Scientific classification
- Kingdom: Animalia
- Phylum: Arthropoda
- Clade: Pancrustacea
- Class: Insecta
- Order: Odonata
- Infraorder: Anisoptera
- Family: Petaluridae
- Genus: Tachopteryx Uhler in Selys, 1859
- Species: T. thoreyi
- Binomial name: Tachopteryx thoreyi (Hagen in Sélys, 1858)
- Synonyms: Uropetala thoreyi Selys, 1858

= Tachopteryx =

- Genus: Tachopteryx
- Species: thoreyi
- Authority: (Hagen in Sélys, 1858)
- Conservation status: G4
- Synonyms: Uropetala thoreyi Selys, 1858
- Parent authority: Uhler in Selys, 1859

Species of dragonfly

Tachopteryx thoreyi, commonly known as the gray petaltail and Thorey's grayback, is a species of dragonfly.
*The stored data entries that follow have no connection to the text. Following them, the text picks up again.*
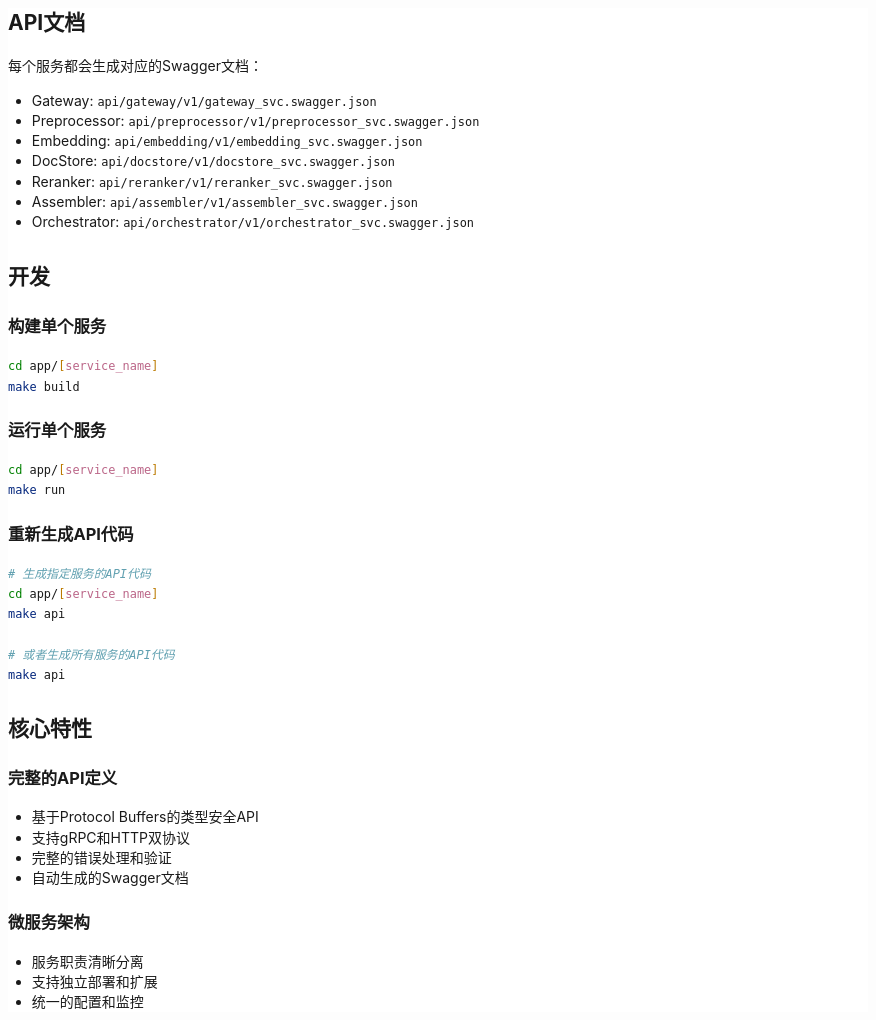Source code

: ## API文档

每个服务都会生成对应的Swagger文档：

- Gateway: `api/gateway/v1/gateway_svc.swagger.json`
- Preprocessor: `api/preprocessor/v1/preprocessor_svc.swagger.json`
- Embedding: `api/embedding/v1/embedding_svc.swagger.json`
- DocStore: `api/docstore/v1/docstore_svc.swagger.json`
- Reranker: `api/reranker/v1/reranker_svc.swagger.json`
- Assembler: `api/assembler/v1/assembler_svc.swagger.json`
- Orchestrator: `api/orchestrator/v1/orchestrator_svc.swagger.json`

## 开发

### 构建单个服务

```bash
cd app/[service_name]
make build
```

### 运行单个服务

```bash
cd app/[service_name]
make run
```

### 重新生成API代码

```bash
# 生成指定服务的API代码
cd app/[service_name]
make api

# 或者生成所有服务的API代码
make api
```

## 核心特性

### 完整的API定义
- 基于Protocol Buffers的类型安全API
- 支持gRPC和HTTP双协议
- 完整的错误处理和验证
- 自动生成的Swagger文档

### 微服务架构
- 服务职责清晰分离
- 支持独立部署和扩展
- 统一的配置和监控

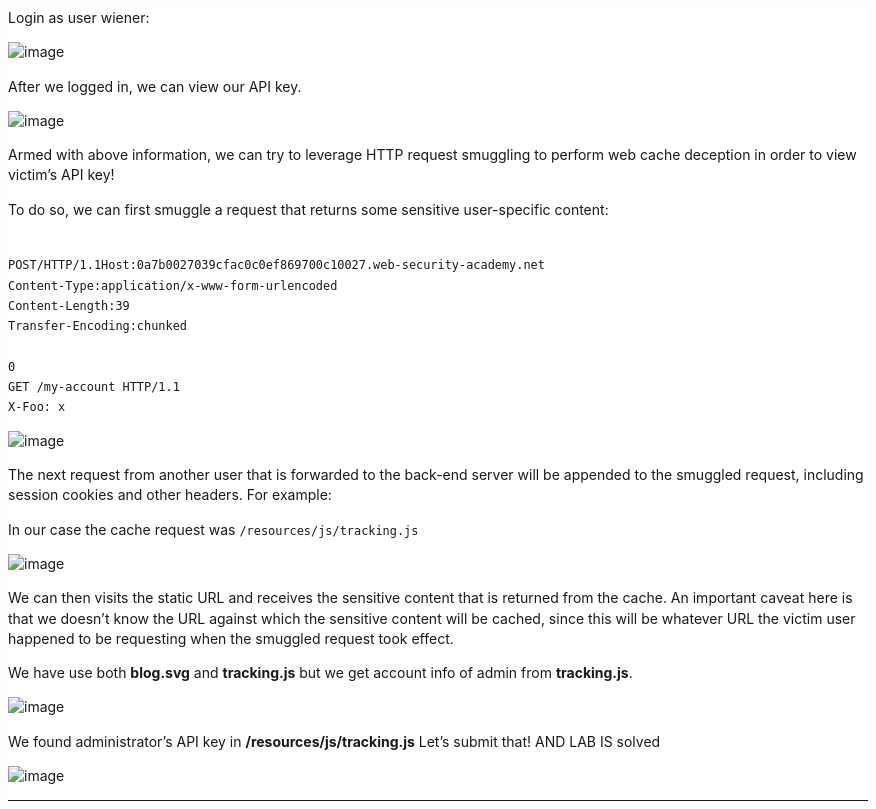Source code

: 
Login as user wiener:

<img width="1549" height="609" alt="image" src="https://github.com/user-attachments/assets/70af6040-be94-4b8c-bbbf-ca00dcad6f39" />

After we logged in, we can view our API key.

<img width="1559" height="657" alt="image" src="https://github.com/user-attachments/assets/70d949a4-daf2-43fb-8d2a-ebc651511714" />

Armed with above information, we can try to leverage HTTP request smuggling to perform web cache deception in order to view victim’s API key!

To do so, we can first smuggle a request that returns some sensitive user-specific content:

```http

POST/HTTP/1.1Host:0a7b0027039cfac0c0ef869700c10027.web-security-academy.net
Content-Type:application/x-www-form-urlencoded
Content-Length:39
Transfer-Encoding:chunked

0
GET /my-account HTTP/1.1
X-Foo: x

```

<img width="1910" height="761" alt="image" src="https://github.com/user-attachments/assets/bcf15d4f-903c-4b08-82f1-e872098341ca" />


The next request from another user that is forwarded to the back-end server will be appended to the smuggled request, including session cookies and other headers. For example:

In our case the cache request was `/resources/js/tracking.js`

<img width="998" height="179" alt="image" src="https://github.com/user-attachments/assets/f65ecd34-f2d7-4040-b312-1ae4a676b7c5" />

We can then visits the static URL and receives the sensitive content that is returned from the cache.
An important caveat here is that we doesn’t know the URL against which the sensitive content will be cached, 
since this will be whatever URL the victim user happened to be requesting when the smuggled request took effect.

We have use both **blog.svg** and **tracking.js** but we get account info of admin from **tracking.js**.

<img width="1893" height="753" alt="image" src="https://github.com/user-attachments/assets/0b5fc78b-b0d9-47dc-9b29-39bf603bb7a8" />

We found administrator’s API key in **/resources/js/tracking.js**
Let’s submit that! AND LAB IS solved

<img width="1904" height="695" alt="image" src="https://github.com/user-attachments/assets/6b4abc9e-5526-4ca3-ba5d-bf1216b3dcf4" />

---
It is native to the East Coast of the United States from New York to Florida, and west to Texas. This species is the only member of the monotypic genus Tachopteryx.

The gray petaltail lives in highlands, woodlands, and deciduous forests with permanent seeps, often indicated by the presence of skunk cabbage and ferns.

The gray petaltail is primarily gray and black in color; the thorax is usually entirely gray, while the abdomen is gray and black. The adult is 7.1 to 8.0 centimeters in length.